As I mentioned, it is very easy for a person to be one way publicly but entirely different in reality. Agents and public relations folks can truly portray their clients to look like how THEY want to be and what would sell. If we looked at the twitter/facebook pages of these celebrities, it would be very hard to tell what they wrote/posted themselves and what their publicists posted.

So that brings us to final point.

Who Should be Our Role-models?

The best sorts of role-models are those who we know. These include mentors, family members, friends, teachers, professors & advisers, people we know, understand and trust. These are people you know well and those who you know are legit accessible individuals. Everyone might know a few individuals like these, but there are plenty of other potential role-models.
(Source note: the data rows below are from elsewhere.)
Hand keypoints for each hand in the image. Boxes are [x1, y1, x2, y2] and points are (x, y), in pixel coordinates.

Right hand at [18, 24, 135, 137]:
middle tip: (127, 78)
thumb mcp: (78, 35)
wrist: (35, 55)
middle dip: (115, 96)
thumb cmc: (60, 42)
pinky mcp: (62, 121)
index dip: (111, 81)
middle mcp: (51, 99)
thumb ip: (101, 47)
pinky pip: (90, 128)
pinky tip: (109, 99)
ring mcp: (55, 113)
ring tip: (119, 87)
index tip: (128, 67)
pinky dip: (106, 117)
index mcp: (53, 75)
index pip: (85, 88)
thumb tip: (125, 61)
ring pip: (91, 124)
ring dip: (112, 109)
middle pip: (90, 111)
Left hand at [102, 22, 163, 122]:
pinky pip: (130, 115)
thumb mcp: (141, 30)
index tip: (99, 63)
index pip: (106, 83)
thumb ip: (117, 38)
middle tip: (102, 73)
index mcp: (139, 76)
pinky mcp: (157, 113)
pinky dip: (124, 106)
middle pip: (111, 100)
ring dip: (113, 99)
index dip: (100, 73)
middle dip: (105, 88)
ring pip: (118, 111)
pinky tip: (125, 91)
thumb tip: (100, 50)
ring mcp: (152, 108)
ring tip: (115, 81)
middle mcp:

The other sorts of role-models could be those who serve society for the better. These include those we look up to, such as Gandhi, Mother Teresa, Martin Luther King Jr, religious figures such as Buddha, charitable individuals who put their own time/resources aside to help those in need, etc. Essentially, their public & private lives intersect to some degree, and we also have direct writings from many of them (not all). Normally, I don’t consider these as role-models because who can emulate Buddha, Gandhi, or Jesus? I will make an exception depending on what you are trying to draw or learn from these individuals. If you are going in thinking you will turn into Gandhi, forget it! You have a very long road ahead of you – you are better off just being yourself because nobody can BE Gandhi.

role-models

Finally, the other great role-models are those who are bringing society forward through ideas and technological advances. Many of these may not be accessible to most people, but these are people that much literature has been written about over the years.. These include scientists like Einstein, Isaac Newton, Stephen Hawking, etc.. Entrepreneurs like Bill Gates, Elon Musk, Steve Jobs, etc.. Engineers like Archimedes, Thomas Edison, Tesla, etc. Even current and recent folks like Bill Nye, Neil deGrasse Tyson, Carl Sagan can be role-models (these are people I look up to). We may not be able to shake their hands since most of them have long passed away, but these are people we know much about – what makes them tick, what is their world view, what ideas inspire them, how they think, their actions, inventions, etc. Their impacts are tangible because they are built more on the platform of ideas than anything else. These are not things a publicist can manufacture or fabricate artificially for the cameras since we have their exact words or lectures to look at.

In the end, be careful what and who you/your kids value in life! I leave you at that.